Would you eat off a used one with tons of dried, smelly old food stuck to it? No, right? At least I hope that’s what your answer was.
In light of this, a good once over after every grilling session is a hygiene essential, but having said that, if you’re doing a mammoth cooking session during which you’ll be using the flat top grill repeatedly, you can keep the deep clean until you’re finished for the day.
Should I Season My Flat Top Grill?
Much like pans, flat top grills are far easier to keep clean if they’re sufficiently seasoned.
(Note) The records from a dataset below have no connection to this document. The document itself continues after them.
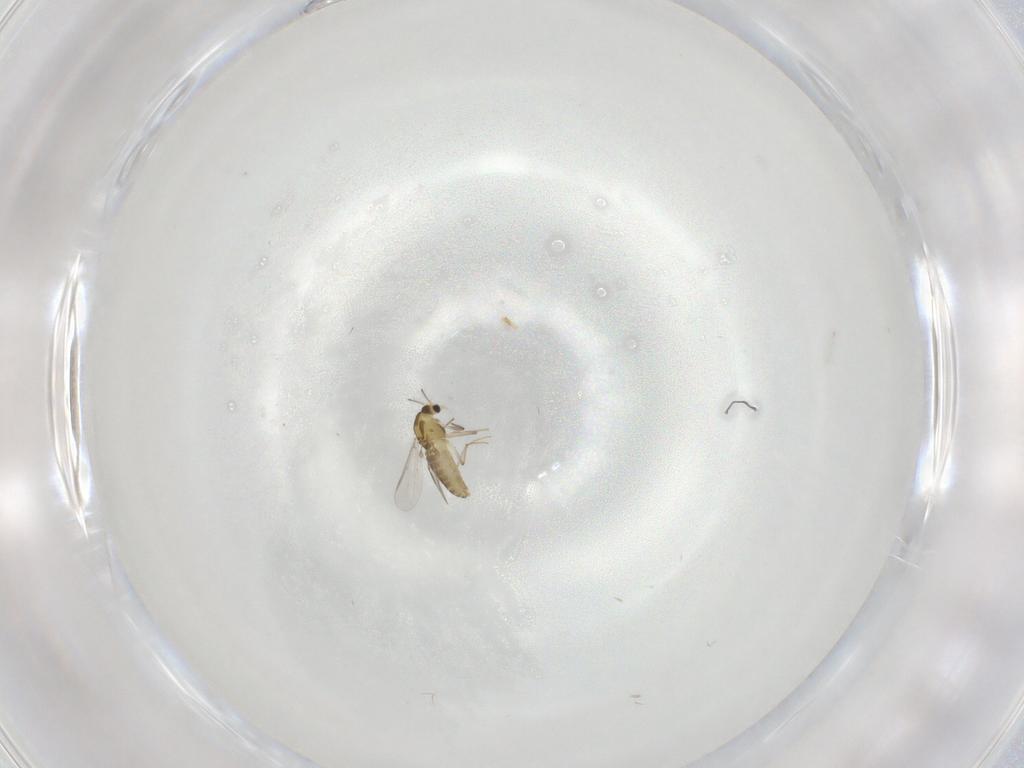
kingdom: Animalia
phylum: Arthropoda
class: Insecta
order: Diptera
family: Chironomidae
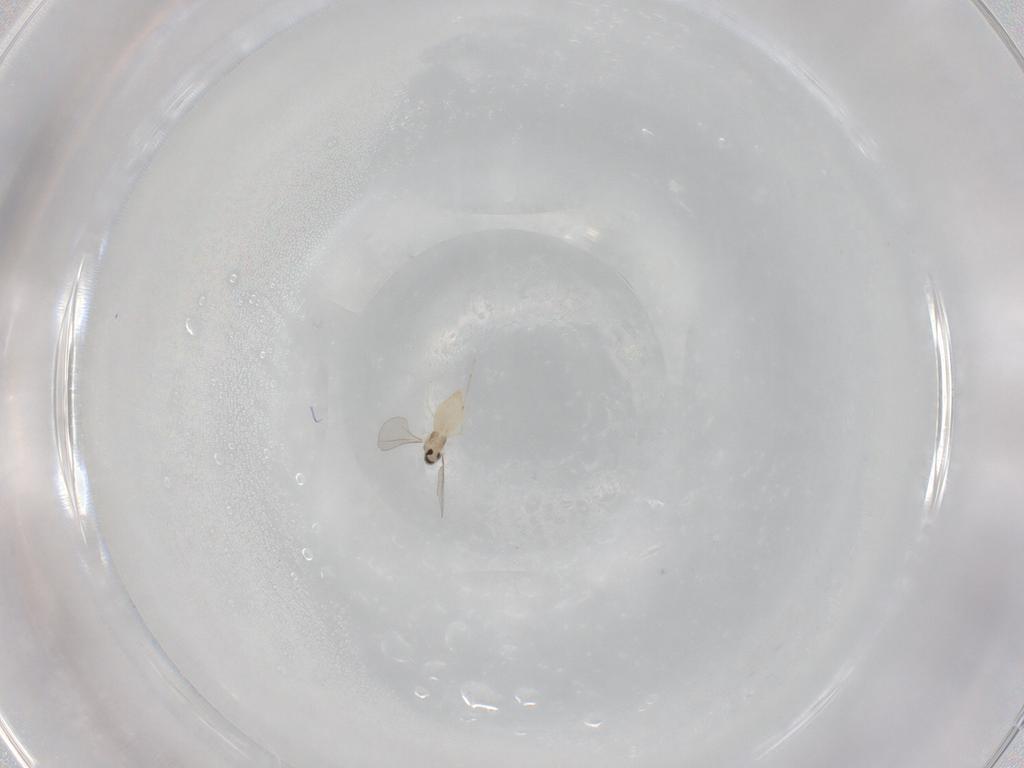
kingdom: Animalia
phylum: Arthropoda
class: Insecta
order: Diptera
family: Cecidomyiidae
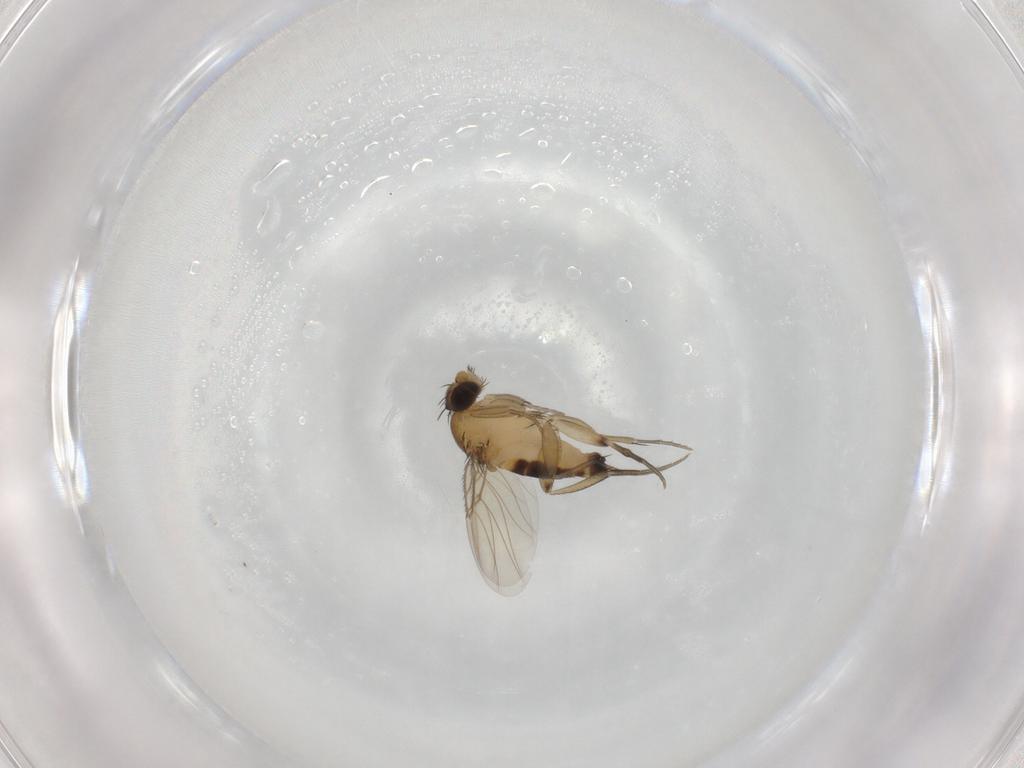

Here’s how it’s done!
- Clean up — Your surface must be clean before seasoning.
- Heat it up — Fire up all the burners and wait for about 10–15 minutes.
- Oil the flat top — Pour out a little bit of high smoke point oil (I use vegetable oil), then use a paper towel and long utensil to spread the oil across the entire surface.
- Wait for smoke — It shouldn’t be long before you notice the oil starts to smoke.
- Turn off the burners — When the oil stops smoking, turn off your burners.
- Repeat the process — I’d recommend doing this 4 more times to get a sufficient protective layer down.
- Wipe down — After the fourth round, wait for the flat top to cool then wipe it down with some paper towels and cooking oil.
There you have it — Cleaning a flat top grill can be a grueling process if left to the last minute, but by striking when the iron’s grill’s hot, right after you finish cooking, it’s actually a very easy task.
If you couldn’t wait to eat your delicious food, and your grill is cool by the time you’re ready to clean it, simply fire it up again for 5 minutes or so before you get going.